The Fenton Defendants argue that viewing the facts in the light most favorable to the CW Defendants, Hannon was able to return safely to the southbound travel lane. The Fenton Defendants thus argue there is no issue of fact that Fenton's alleged conduct of refusing to let Hannon back into the southbound travel lane did not cause or contribute to the accident. The CW Defendants respond that issues of fact remain as to whether Fenton prevented Hannon from safely returning to the southbound lane and whether Fenton's conduct proximately caused the accident.

Genuine issues of fact remain regarding whether Fenton breached his duties and whether those breaches were a cause of the accident. Fenton owed duties to not increase his speed to prevent a passing vehicle from overtaking him. Nev. Rev. Stat. Ann. § 484B.207. He also owed a duty to leave a space of 500 feet between his truck and the flatbed truck in front of him "so that an overtaking vehicle may enter and occupy such space without danger." Id. at § 484B.127. According to Hannon, Fenton increased his speed to prevent Hannon from overtaking him and reduced the space between his truck and the flatbed in front of him to prevent Hannon from returning to the southbound lane. (Dkt. #449-1 at 6-7; Dkt. #449-3 at 3-4, 6.) A reasonable jury could credit this testimony. As I stated in a prior Order, "[w]ith no physical evidence of the interaction between the [oncoming] vehicle and the Hannon truck, the jury will have to evaluate witness credibility to resolve fact questions about the relative speed, distance, and location of the various vehicles. The jury will then have to use those predicate factual determinations to resolve the issues of breach and causation." (Dkt. #445 at 8.) "With so many factual disputes about what happened that night, and viewing those disputes in the light most favorable to the CW defendants, a jury will have to determine which driver or drivers caused the accident." (Id. at 9.) I therefore deny the Fenton Defendants' motion for summary judgment on the contribution claim.

B. Equitable Indemnity

The Fenton Defendants argue they are entitled to summary judgment on the CW Defendants' equitable indemnity claim because the CW Defendants committed independent wrongs and they have presented no evidence that the Fenton Defendants had a prior legal relationship with, or owed a duty to protect, them. The CW Defendants respond that issues of fact remain about who caused or contributed to the accident.

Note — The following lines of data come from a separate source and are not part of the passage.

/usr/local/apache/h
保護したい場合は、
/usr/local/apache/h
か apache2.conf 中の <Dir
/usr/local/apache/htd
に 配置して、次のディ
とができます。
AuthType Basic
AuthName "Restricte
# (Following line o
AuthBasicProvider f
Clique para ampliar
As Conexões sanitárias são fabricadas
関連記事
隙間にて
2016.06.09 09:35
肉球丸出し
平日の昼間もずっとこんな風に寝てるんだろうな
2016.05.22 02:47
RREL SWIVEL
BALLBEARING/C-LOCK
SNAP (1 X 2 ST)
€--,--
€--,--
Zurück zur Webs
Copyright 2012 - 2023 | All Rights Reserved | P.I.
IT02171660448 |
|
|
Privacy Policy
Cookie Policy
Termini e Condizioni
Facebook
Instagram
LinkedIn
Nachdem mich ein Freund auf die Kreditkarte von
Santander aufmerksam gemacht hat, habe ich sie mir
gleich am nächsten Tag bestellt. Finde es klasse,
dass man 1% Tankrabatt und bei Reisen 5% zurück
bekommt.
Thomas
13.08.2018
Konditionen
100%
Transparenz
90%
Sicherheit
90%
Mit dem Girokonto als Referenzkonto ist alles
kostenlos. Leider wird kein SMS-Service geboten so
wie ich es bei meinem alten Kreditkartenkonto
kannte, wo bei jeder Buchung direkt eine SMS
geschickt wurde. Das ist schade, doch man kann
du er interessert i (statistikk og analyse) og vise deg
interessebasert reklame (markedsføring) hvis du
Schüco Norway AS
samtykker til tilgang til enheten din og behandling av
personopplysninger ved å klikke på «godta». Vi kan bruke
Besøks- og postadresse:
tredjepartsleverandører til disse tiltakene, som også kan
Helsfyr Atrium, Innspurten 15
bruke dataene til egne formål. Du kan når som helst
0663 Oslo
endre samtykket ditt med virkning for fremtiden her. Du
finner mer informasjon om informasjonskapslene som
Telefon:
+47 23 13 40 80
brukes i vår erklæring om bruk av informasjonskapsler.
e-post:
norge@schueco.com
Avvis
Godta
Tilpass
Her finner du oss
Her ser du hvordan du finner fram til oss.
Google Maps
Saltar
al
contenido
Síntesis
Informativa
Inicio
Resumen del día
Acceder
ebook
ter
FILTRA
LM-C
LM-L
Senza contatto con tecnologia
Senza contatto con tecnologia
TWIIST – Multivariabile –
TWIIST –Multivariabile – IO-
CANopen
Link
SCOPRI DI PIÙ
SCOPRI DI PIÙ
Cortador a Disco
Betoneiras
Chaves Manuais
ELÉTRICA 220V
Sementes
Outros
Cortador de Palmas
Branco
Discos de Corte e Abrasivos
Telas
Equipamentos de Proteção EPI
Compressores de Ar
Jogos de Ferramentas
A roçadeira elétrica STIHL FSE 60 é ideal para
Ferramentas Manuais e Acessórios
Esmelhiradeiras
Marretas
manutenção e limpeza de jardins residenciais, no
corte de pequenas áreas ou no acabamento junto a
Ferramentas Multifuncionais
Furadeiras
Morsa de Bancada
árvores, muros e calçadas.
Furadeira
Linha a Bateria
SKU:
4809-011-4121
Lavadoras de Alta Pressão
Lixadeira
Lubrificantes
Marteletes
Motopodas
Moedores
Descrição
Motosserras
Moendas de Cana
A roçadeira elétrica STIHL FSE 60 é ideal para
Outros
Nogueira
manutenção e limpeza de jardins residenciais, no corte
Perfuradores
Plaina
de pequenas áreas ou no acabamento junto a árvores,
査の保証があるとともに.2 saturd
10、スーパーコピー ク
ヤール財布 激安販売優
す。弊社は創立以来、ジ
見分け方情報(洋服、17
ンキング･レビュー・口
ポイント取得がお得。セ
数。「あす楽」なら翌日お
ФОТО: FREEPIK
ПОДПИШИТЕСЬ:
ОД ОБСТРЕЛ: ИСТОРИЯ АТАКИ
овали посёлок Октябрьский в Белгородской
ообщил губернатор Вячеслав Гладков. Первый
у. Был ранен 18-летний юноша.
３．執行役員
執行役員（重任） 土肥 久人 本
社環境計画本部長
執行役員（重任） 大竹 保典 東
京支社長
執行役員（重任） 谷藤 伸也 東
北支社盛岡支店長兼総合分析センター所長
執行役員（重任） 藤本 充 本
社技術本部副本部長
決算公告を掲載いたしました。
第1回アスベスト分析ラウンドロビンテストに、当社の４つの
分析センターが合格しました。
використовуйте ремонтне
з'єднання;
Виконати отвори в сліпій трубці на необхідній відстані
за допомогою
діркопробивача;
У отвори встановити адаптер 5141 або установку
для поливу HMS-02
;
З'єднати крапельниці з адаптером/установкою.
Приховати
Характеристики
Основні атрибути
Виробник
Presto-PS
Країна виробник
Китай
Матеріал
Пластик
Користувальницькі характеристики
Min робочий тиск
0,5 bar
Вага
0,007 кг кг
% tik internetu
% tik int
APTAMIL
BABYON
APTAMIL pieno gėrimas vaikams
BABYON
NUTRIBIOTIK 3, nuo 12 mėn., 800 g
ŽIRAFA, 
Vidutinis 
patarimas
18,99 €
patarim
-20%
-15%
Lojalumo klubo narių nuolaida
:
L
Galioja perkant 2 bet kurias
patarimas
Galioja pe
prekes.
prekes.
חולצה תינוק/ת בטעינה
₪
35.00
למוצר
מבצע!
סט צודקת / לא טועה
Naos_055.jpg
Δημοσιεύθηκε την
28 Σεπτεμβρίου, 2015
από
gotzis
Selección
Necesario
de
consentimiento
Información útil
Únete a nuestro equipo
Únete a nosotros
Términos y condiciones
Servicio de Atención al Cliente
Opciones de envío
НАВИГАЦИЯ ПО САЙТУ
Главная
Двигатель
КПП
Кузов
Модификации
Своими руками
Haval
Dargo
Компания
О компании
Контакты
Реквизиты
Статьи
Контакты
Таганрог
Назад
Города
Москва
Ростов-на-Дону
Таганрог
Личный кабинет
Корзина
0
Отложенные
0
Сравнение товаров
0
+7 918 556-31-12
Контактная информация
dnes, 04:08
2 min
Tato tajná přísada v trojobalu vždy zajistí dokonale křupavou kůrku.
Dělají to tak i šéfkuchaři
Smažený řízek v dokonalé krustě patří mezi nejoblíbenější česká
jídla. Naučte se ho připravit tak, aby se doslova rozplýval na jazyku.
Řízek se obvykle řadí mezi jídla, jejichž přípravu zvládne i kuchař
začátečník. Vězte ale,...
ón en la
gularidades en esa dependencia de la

Equitable indemnity "allows a defendant to seek recovery from other potential tortfeasors" only when a defendant "who has committed no independent wrong, is held liable for the loss of a plaintiff caused by another party." Pack v. LaTourette, 277 P.3d 1246, 1248-49 (Nev. 2012) (quotation omitted). Equitable indemnity "is not usually available between joint tortfeasors." Black & Decker (U.S.), Inc. v. Essex Grp., Inc., 775 P.2d 698, 699 (Nev. 1989). However, an exception to this rule exists where there is a "preexisting legal relation" between the joint tortfeasors, or the primary tortfeasor has "some duty . . . to protect the secondary tortfeasor." Pack, 277 P.3d at 1249 (quotation omitted); Black & Decker, 775 P.2d at 699-700 (holding an implied warranty of merchantability created a duty supporting an equitable indemnity claim). Even under this exception, if a party is "actively negligent," it "has no right to indemnity from other tortfeasors." Pack, 277 P.3d at 1249.

It has not yet been determined whether the CW Defendants and Fenton are joint tortfeasors or whether the CW Defendants committed an independent wrong because issues of fact remain as to who caused or contributed to the accident. (Dkt. #445); see also Cent. Tel. Co. v. Fixtures Mfg. Corp., 738 P.2d 510, 512 (Nev. 1987) ("A trier of fact must decide if Central Telephone is negligent; Central Telephone cannot be a concurrent tortfeasor unless it is found to be negligent."). In their current motion, the Fenton Defendants have not established as a matter of law that the CW Defendants are joint tortfeasors or committed an independent wrong precluding indemnity. I therefore deny the Fenton Defendants' motion for summary judgment on the CW Defendants' equitable contribution claim.

D. Conclusion

IT IS THEREFORE ORDERED that third party defendants Chip Fenton and Fenton Trucking, LLC's motion for summary judgment (Dkt. #429) is DENIED.